▶ [Stored data]

## start

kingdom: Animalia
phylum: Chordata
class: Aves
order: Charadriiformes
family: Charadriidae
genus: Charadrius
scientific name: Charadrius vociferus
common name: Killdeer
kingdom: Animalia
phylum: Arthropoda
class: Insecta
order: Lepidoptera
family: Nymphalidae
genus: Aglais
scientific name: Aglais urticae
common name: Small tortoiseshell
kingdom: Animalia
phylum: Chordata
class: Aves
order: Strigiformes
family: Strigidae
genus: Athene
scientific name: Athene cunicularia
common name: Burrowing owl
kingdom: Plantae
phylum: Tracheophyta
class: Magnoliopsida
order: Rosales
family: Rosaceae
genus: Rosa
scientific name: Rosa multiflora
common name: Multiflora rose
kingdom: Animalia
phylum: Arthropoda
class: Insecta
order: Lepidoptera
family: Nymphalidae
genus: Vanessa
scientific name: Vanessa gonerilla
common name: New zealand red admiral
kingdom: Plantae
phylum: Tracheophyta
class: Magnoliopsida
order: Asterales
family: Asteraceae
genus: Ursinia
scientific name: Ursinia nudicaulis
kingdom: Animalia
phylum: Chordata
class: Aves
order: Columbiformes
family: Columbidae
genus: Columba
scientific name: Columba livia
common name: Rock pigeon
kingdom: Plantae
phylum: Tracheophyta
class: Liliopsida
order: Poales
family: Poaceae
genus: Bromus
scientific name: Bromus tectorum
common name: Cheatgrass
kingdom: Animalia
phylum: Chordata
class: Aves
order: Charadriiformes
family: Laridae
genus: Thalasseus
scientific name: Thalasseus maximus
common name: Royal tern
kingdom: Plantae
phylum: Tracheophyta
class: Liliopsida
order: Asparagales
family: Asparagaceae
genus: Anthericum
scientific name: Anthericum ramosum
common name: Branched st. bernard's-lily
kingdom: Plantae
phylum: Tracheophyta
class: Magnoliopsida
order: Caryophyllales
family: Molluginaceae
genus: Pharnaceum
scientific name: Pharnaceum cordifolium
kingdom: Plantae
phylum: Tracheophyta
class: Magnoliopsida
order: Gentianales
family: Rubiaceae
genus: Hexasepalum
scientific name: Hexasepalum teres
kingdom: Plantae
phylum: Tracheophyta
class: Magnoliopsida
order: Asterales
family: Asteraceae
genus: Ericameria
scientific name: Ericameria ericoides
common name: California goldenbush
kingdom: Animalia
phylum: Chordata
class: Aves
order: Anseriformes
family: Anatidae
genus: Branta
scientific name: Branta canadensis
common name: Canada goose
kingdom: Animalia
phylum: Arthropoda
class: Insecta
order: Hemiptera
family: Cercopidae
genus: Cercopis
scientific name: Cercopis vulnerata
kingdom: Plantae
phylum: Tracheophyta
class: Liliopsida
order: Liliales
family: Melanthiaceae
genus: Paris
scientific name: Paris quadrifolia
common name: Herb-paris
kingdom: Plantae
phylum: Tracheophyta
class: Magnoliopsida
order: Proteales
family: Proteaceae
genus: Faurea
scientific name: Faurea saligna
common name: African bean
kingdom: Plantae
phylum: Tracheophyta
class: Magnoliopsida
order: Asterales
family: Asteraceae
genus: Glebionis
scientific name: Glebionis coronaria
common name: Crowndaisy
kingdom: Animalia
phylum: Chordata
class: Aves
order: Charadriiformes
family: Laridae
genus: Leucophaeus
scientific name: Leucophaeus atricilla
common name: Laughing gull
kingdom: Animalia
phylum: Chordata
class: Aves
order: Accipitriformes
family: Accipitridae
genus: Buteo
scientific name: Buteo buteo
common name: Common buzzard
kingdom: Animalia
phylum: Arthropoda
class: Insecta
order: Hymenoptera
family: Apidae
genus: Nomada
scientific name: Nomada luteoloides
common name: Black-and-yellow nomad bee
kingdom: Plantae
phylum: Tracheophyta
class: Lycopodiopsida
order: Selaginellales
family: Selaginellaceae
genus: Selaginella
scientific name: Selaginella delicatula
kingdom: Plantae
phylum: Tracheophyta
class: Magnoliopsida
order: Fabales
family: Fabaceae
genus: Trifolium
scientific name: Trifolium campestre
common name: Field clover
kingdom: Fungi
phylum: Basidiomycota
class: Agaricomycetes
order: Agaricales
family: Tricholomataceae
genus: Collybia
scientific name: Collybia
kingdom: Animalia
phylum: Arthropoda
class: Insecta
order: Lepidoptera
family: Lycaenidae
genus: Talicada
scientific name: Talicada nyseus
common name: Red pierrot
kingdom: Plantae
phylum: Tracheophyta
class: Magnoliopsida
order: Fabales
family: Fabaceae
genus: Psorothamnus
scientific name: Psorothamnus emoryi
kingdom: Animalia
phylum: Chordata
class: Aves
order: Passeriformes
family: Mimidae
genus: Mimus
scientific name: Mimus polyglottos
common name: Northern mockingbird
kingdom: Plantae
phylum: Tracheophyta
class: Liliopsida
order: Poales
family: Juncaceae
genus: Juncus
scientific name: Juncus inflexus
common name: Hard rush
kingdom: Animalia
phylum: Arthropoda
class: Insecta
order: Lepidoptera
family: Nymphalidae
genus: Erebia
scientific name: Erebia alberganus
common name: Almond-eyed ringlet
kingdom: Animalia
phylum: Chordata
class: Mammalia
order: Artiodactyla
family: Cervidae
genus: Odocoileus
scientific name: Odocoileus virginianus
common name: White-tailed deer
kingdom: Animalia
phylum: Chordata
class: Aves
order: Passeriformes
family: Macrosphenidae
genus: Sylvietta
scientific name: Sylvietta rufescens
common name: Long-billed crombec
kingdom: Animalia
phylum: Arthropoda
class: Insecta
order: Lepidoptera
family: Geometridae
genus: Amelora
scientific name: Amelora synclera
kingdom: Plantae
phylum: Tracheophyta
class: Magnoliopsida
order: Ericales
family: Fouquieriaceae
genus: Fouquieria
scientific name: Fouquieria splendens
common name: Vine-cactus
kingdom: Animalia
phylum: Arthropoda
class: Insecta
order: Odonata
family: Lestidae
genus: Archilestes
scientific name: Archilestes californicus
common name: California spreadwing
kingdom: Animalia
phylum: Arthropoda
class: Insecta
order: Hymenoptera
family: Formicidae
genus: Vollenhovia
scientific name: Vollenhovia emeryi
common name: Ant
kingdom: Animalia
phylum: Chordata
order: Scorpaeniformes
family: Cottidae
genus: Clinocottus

## end

Arrange every line of the material as a Markdown table with the columns "Row" and "Text," numbering the rows in order and leaving out any blank lines.

▶ [TASK OUTPUT]
| Row | Text |
|---|---|
| 1 | kingdom: Animalia |
| 2 | phylum: Chordata |
| 3 | class: Aves |
| 4 | order: Charadriiformes |
| 5 | family: Charadriidae |
| 6 | genus: Charadrius |
| 7 | scientific name: Charadrius vociferus |
| 8 | common name: Killdeer |
| 9 | kingdom: Animalia |
| 10 | phylum: Arthropoda |
| 11 | class: Insecta |
| 12 | order: Lepidoptera |
| 13 | family: Nymphalidae |
| 14 | genus: Aglais |
| 15 | scientific name: Aglais urticae |
| 16 | common name: Small tortoiseshell |
| 17 | kingdom: Animalia |
| 18 | phylum: Chordata |
| 19 | class: Aves |
| 20 | order: Strigiformes |
| 21 | family: Strigidae |
| 22 | genus: Athene |
| 23 | scientific name: Athene cunicularia |
| 24 | common name: Burrowing owl |
| 25 | kingdom: Plantae |
| 26 | phylum: Tracheophyta |
| 27 | class: Magnoliopsida |
| 28 | order: Rosales |
| 29 | family: Rosaceae |
| 30 | genus: Rosa |
| 31 | scientific name: Rosa multiflora |
| 32 | common name: Multiflora rose |
| 33 | kingdom: Animalia |
| 34 | phylum: Arthropoda |
| 35 | class: Insecta |
| 36 | order: Lepidoptera |
| 37 | family: Nymphalidae |
| 38 | genus: Vanessa |
| 39 | scientific name: Vanessa gonerilla |
| 40 | common name: New zealand red admiral |
| 41 | kingdom: Plantae |
| 42 | phylum: Tracheophyta |
| 43 | class: Magnoliopsida |
| 44 | order: Asterales |
| 45 | family: Asteraceae |
| 46 | genus: Ursinia |
| 47 | scientific name: Ursinia nudicaulis |
| 48 | kingdom: Animalia |
| 49 | phylum: Chordata |
| 50 | class: Aves |
| 51 | order: Columbiformes |
| 52 | family: Columbidae |
| 53 | genus: Columba |
| 54 | scientific name: Columba livia |
| 55 | common name: Rock pigeon |
| 56 | kingdom: Plantae |
| 57 | phylum: Tracheophyta |
| 58 | class: Liliopsida |
| 59 | order: Poales |
| 60 | family: Poaceae |
| 61 | genus: Bromus |
| 62 | scientific name: Bromus tectorum |
| 63 | common name: Cheatgrass |
| 64 | kingdom: Animalia |
| 65 | phylum: Chordata |
| 66 | class: Aves |
| 67 | order: Charadriiformes |
| 68 | family: Laridae |
| 69 | genus: Thalasseus |
| 70 | scientific name: Thalasseus maximus |
| 71 | common name: Royal tern |
| 72 | kingdom: Plantae |
| 73 | phylum: Tracheophyta |
| 74 | class: Liliopsida |
| 75 | order: Asparagales |
| 76 | family: Asparagaceae |
| 77 | genus: Anthericum |
| 78 | scientific name: Anthericum ramosum |
| 79 | common name: Branched st. bernard's-lily |
| 80 | kingdom: Plantae |
| 81 | phylum: Tracheophyta |
| 82 | class: Magnoliopsida |
| 83 | order: Caryophyllales |
| 84 | family: Molluginaceae |
| 85 | genus: Pharnaceum |
| 86 | scientific name: Pharnaceum cordifolium |
| 87 | kingdom: Plantae |
| 88 | phylum: Tracheophyta |
| 89 | class: Magnoliopsida |
| 90 | order: Gentianales |
| 91 | family: Rubiaceae |
| 92 | genus: Hexasepalum |
| 93 | scientific name: Hexasepalum teres |
| 94 | kingdom: Plantae |
| 95 | phylum: Tracheophyta |
| 96 | class: Magnoliopsida |
| 97 | order: Asterales |
| 98 | family: Asteraceae |
| 99 | genus: Ericameria |
| 100 | scientific name: Ericameria ericoides |
| 101 | common name: California goldenbush |
| 102 | kingdom: Animalia |
| 103 | phylum: Chordata |
| 104 | class: Aves |
| 105 | order: Anseriformes |
| 106 | family: Anatidae |
| 107 | genus: Branta |
| 108 | scientific name: Branta canadensis |
| 109 | common name: Canada goose |
| 110 | kingdom: Animalia |
| 111 | phylum: Arthropoda |
| 112 | class: Insecta |
| 113 | order: Hemiptera |
| 114 | family: Cercopidae |
| 115 | genus: Cercopis |
| 116 | scientific name: Cercopis vulnerata |
| 117 | kingdom: Plantae |
| 118 | phylum: Tracheophyta |
| 119 | class: Liliopsida |
| 120 | order: Liliales |
| 121 | family: Melanthiaceae |
| 122 | genus: Paris |
| 123 | scientific name: Paris quadrifolia |
| 124 | common name: Herb-paris |
| 125 | kingdom: Plantae |
| 126 | phylum: Tracheophyta |
| 127 | class: Magnoliopsida |
| 128 | order: Proteales |
| 129 | family: Proteaceae |
| 130 | genus: Faurea |
| 131 | scientific name: Faurea saligna |
| 132 | common name: African bean |
| 133 | kingdom: Plantae |
| 134 | phylum: Tracheophyta |
| 135 | class: Magnoliopsida |
| 136 | order: Asterales |
| 137 | family: Asteraceae |
| 138 | genus: Glebionis |
| 139 | scientific name: Glebionis coronaria |
| 140 | common name: Crowndaisy |
| 141 | kingdom: Animalia |
| 142 | phylum: Chordata |
| 143 | class: Aves |
| 144 | order: Charadriiformes |
| 145 | family: Laridae |
| 146 | genus: Leucophaeus |
| 147 | scientific name: Leucophaeus atricilla |
| 148 | common name: Laughing gull |
| 149 | kingdom: Animalia |
| 150 | phylum: Chordata |
| 151 | class: Aves |
| 152 | order: Accipitriformes |
| 153 | family: Accipitridae |
| 154 | genus: Buteo |
| 155 | scientific name: Buteo buteo |
| 156 | common name: Common buzzard |
| 157 | kingdom: Animalia |
| 158 | phylum: Arthropoda |
| 159 | class: Insecta |
| 160 | order: Hymenoptera |
| 161 | family: Apidae |
| 162 | genus: Nomada |
| 163 | scientific name: Nomada luteoloides |
| 164 | common name: Black-and-yellow nomad bee |
| 165 | kingdom: Plantae |
| 166 | phylum: Tracheophyta |
| 167 | class: Lycopodiopsida |
| 168 | order: Selaginellales |
| 169 | family: Selaginellaceae |
| 170 | genus: Selaginella |
| 171 | scientific name: Selaginella delicatula |
| 172 | kingdom: Plantae |
| 173 | phylum: Tracheophyta |
| 174 | class: Magnoliopsida |
| 175 | order: Fabales |
| 176 | family: Fabaceae |
| 177 | genus: Trifolium |
| 178 | scientific name: Trifolium campestre |
| 179 | common name: Field clover |
| 180 | kingdom: Fungi |
| 181 | phylum: Basidiomycota |
| 182 | class: Agaricomycetes |
| 183 | order: Agaricales |
| 184 | family: Tricholomataceae |
| 185 | genus: Collybia |
| 186 | scientific name: Collybia |
| 187 | kingdom: Animalia |
| 188 | phylum: Arthropoda |
| 189 | class: Insecta |
| 190 | order: Lepidoptera |
| 191 | family: Lycaenidae |
| 192 | genus: Talicada |
| 193 | scientific name: Talicada nyseus |
| 194 | common name: Red pierrot |
| 195 | kingdom: Plantae |
| 196 | phylum: Tracheophyta |
| 197 | class: Magnoliopsida |
| 198 | order: Fabales |
| 199 | family: Fabaceae |
| 200 | genus: Psorothamnus |
| 201 | scientific name: Psorothamnus emoryi |
| 202 | kingdom: Animalia |
| 203 | phylum: Chordata |
| 204 | class: Aves |
| 205 | order: Passeriformes |
| 206 | family: Mimidae |
| 207 | genus: Mimus |
| 208 | scientific name: Mimus polyglottos |
| 209 | common name: Northern mockingbird |
| 210 | kingdom: Plantae |
| 211 | phylum: Tracheophyta |
| 212 | class: Liliopsida |
| 213 | order: Poales |
| 214 | family: Juncaceae |
| 215 | genus: Juncus |
| 216 | scientific name: Juncus inflexus |
| 217 | common name: Hard rush |
| 218 | kingdom: Animalia |
| 219 | phylum: Arthropoda |
| 220 | class: Insecta |
| 221 | order: Lepidoptera |
| 222 | family: Nymphalidae |
| 223 | genus: Erebia |
| 224 | scientific name: Erebia alberganus |
| 225 | common name: Almond-eyed ringlet |
| 226 | kingdom: Animalia |
| 227 | phylum: Chordata |
| 228 | class: Mammalia |
| 229 | order: Artiodactyla |
| 230 | family: Cervidae |
| 231 | genus: Odocoileus |
| 232 | scientific name: Odocoileus virginianus |
| 233 | common name: White-tailed deer |
| 234 | kingdom: Animalia |
| 235 | phylum: Chordata |
| 236 | class: Aves |
| 237 | order: Passeriformes |
| 238 | family: Macrosphenidae |
| 239 | genus: Sylvietta |
| 240 | scientific name: Sylvietta rufescens |
| 241 | common name: Long-billed crombec |
| 242 | kingdom: Animalia |
| 243 | phylum: Arthropoda |
| 244 | class: Insecta |
| 245 | order: Lepidoptera |
| 246 | family: Geometridae |
| 247 | genus: Amelora |
| 248 | scientific name: Amelora synclera |
| 249 | kingdom: Plantae |
| 250 | phylum: Tracheophyta |
| 251 | class: Magnoliopsida |
| 252 | order: Ericales |
| 253 | family: Fouquieriaceae |
| 254 | genus: Fouquieria |
| 255 | scientific name: Fouquieria splendens |
| 256 | common name: Vine-cactus |
| 257 | kingdom: Animalia |
| 258 | phylum: Arthropoda |
| 259 | class: Insecta |
| 260 | order: Odonata |
| 261 | family: Lestidae |
| 262 | genus: Archilestes |
| 263 | scientific name: Archilestes californicus |
| 264 | common name: California spreadwing |
| 265 | kingdom: Animalia |
| 266 | phylum: Arthropoda |
| 267 | class: Insecta |
| 268 | order: Hymenoptera |
| 269 | family: Formicidae |
| 270 | genus: Vollenhovia |
| 271 | scientific name: Vollenhovia emeryi |
| 272 | common name: Ant |
| 273 | kingdom: Animalia |
| 274 | phylum: Chordata |
| 275 | order: Scorpaeniformes |
| 276 | family: Cottidae |
| 277 | genus: Clinocottus |